===== TEXT =====

Tuesday, November 18, 2008

To be grateful

Sometimes it's the little things that get you through and make you happy. In those dark moments when you can't sleep because you feel like a heel and your stomach keeps churning, you can be grateful the morning sickness is medically-induced, rather than due to a baby growing inside you that you'd never begin to know how to take care of. At those times, one can breathe a sigh of relief that motherhood will not be happening for real, and just hope that all the sickness will at least pay off with a good complexion.
There is a sweet satisfaction in someone else's infant, though. Namely, in a niece who, though just ten months old, seems to know her aunt needs a little extra love and thus wraps her tiny arms around my neck and squeezes extra tight. Not once, twice. She keeps reaching for me. I'm sure it's not because I'm especially lovable. She just instinctively knows I love her more than life itself, and I need her.
It is liberating to actually have those moments when you can't care what other people think. It's not that I don't want to. It's just that the sustaining shoulder to lean on or the hand I hold publicly gets me through the big trials. I count on the love of my friend to not ease some trivial, temporary heartache or awkwardness, but to carry me when I feel like dead weight, struggling to reinvent myself into who I was all along.
I'm even happy to have someone I don't know tell me like it is, even when it cuts to the core. And I'm happy I've asked him to stop repeating gossip to or about me, so I can escape from the extra fetters of trying to please everyone.
I'm thankful for a friend I put on a pedestal. It's true that the man I love in my mind possibly bears very little resemblance to the friend in real life, but that doesn't keep me from aspiring to be like him or what I think he'd want me to be. And I'm grateful that when the real man offers me the easy way out, the man I know he can be someday still holds me to a higher standard.
Lastly, sickly, I'm grateful for a glimmer of hope based on a passing acknowledgement from the man I loved best of all. Even if it was secondhand, even if it was him cursing about a family with two members who have hurt both of us deeply. I do not delight in his anger or hate, but the selfish, natural woman in me lets my heart pound inside my chest knowing he is still real, and that for one brief moment, he was on my side.

===== THE DATA =====

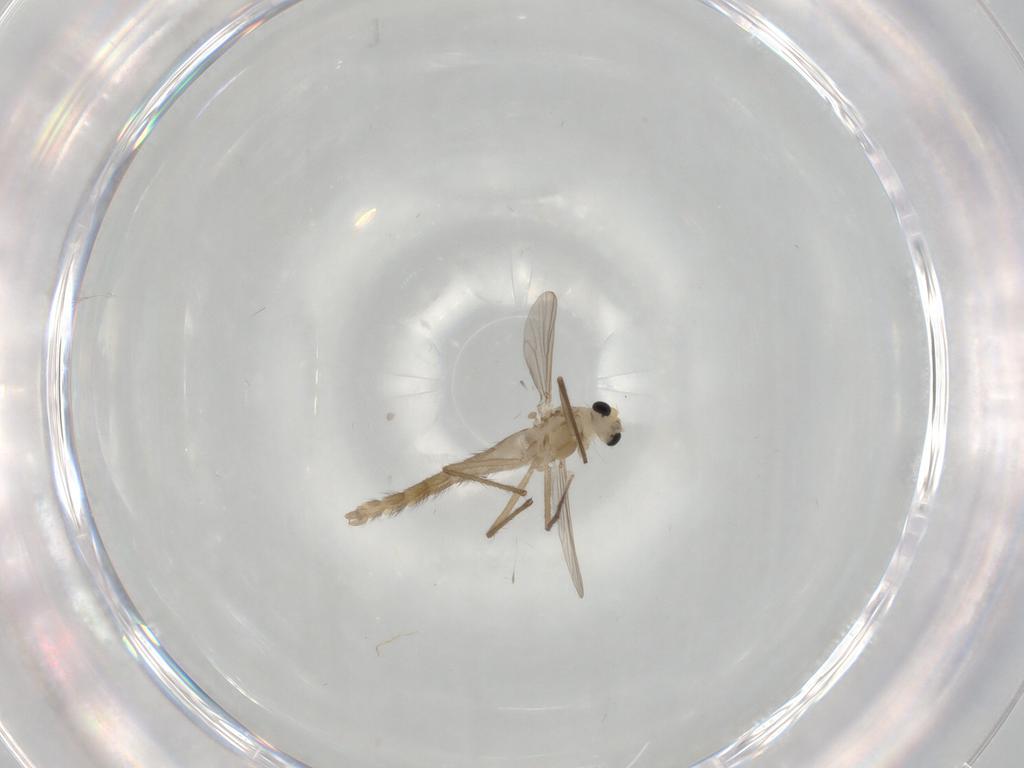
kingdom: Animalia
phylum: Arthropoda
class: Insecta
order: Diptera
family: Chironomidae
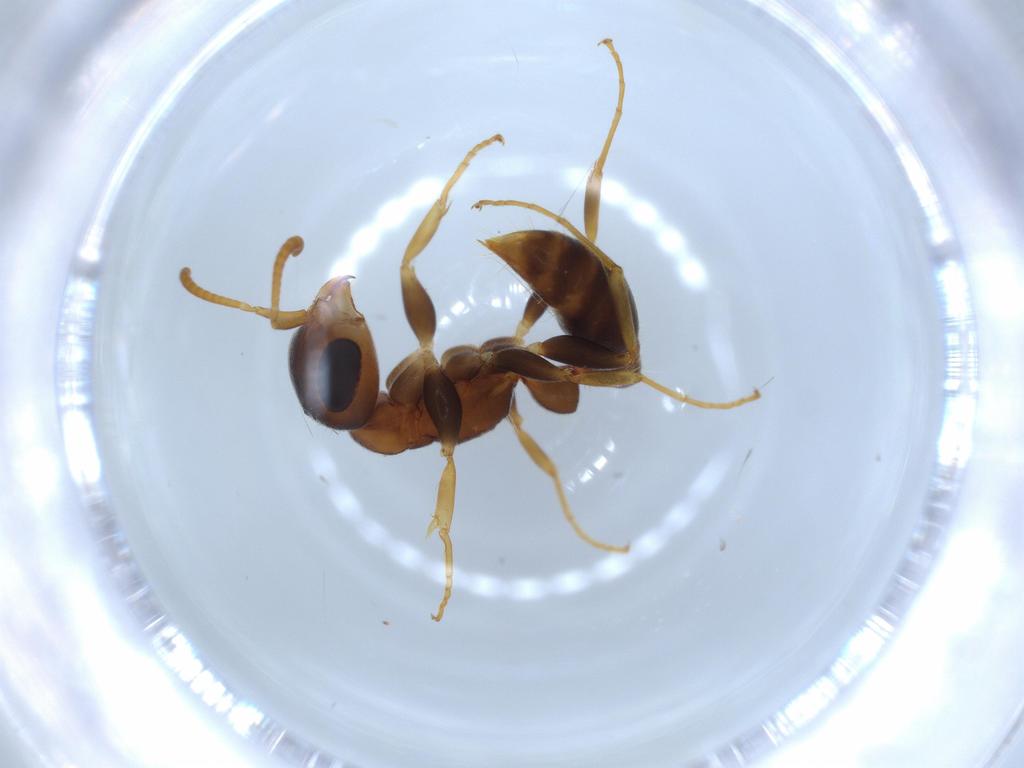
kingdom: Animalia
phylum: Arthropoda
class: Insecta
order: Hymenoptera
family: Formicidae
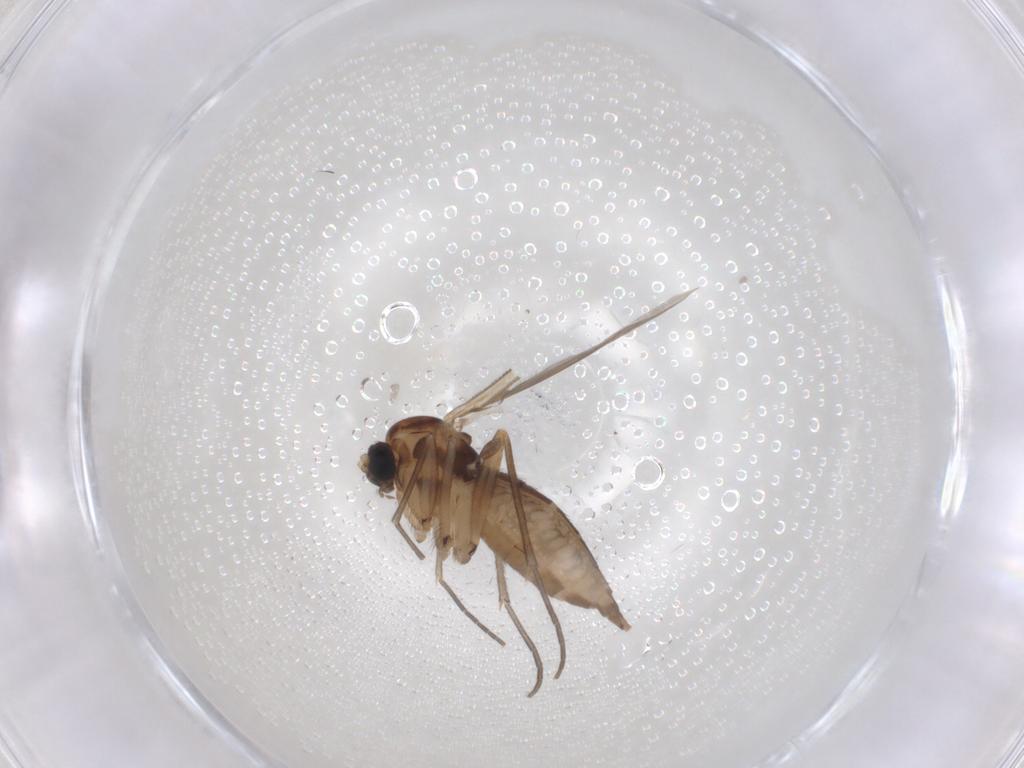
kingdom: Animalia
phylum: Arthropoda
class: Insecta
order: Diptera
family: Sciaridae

=====

ACTIVITY - Reproduce the part of the blog post on being grateful starting with "I'm thankful for" and going on through "on my side.", word for word.

SOLUTION FOR THIS TASK -
I'm thankful for a friend I put on a pedestal. It's true that the man I love in my mind possibly bears very little resemblance to the friend in real life, but that doesn't keep me from aspiring to be like him or what I think he'd want me to be. And I'm grateful that when the real man offers me the easy way out, the man I know he can be someday still holds me to a higher standard.
Lastly, sickly, I'm grateful for a glimmer of hope based on a passing acknowledgement from the man I loved best of all. Even if it was secondhand, even if it was him cursing about a family with two members who have hurt both of us deeply. I do not delight in his anger or hate, but the selfish, natural woman in me lets my heart pound inside my chest knowing he is still real, and that for one brief moment, he was on my side.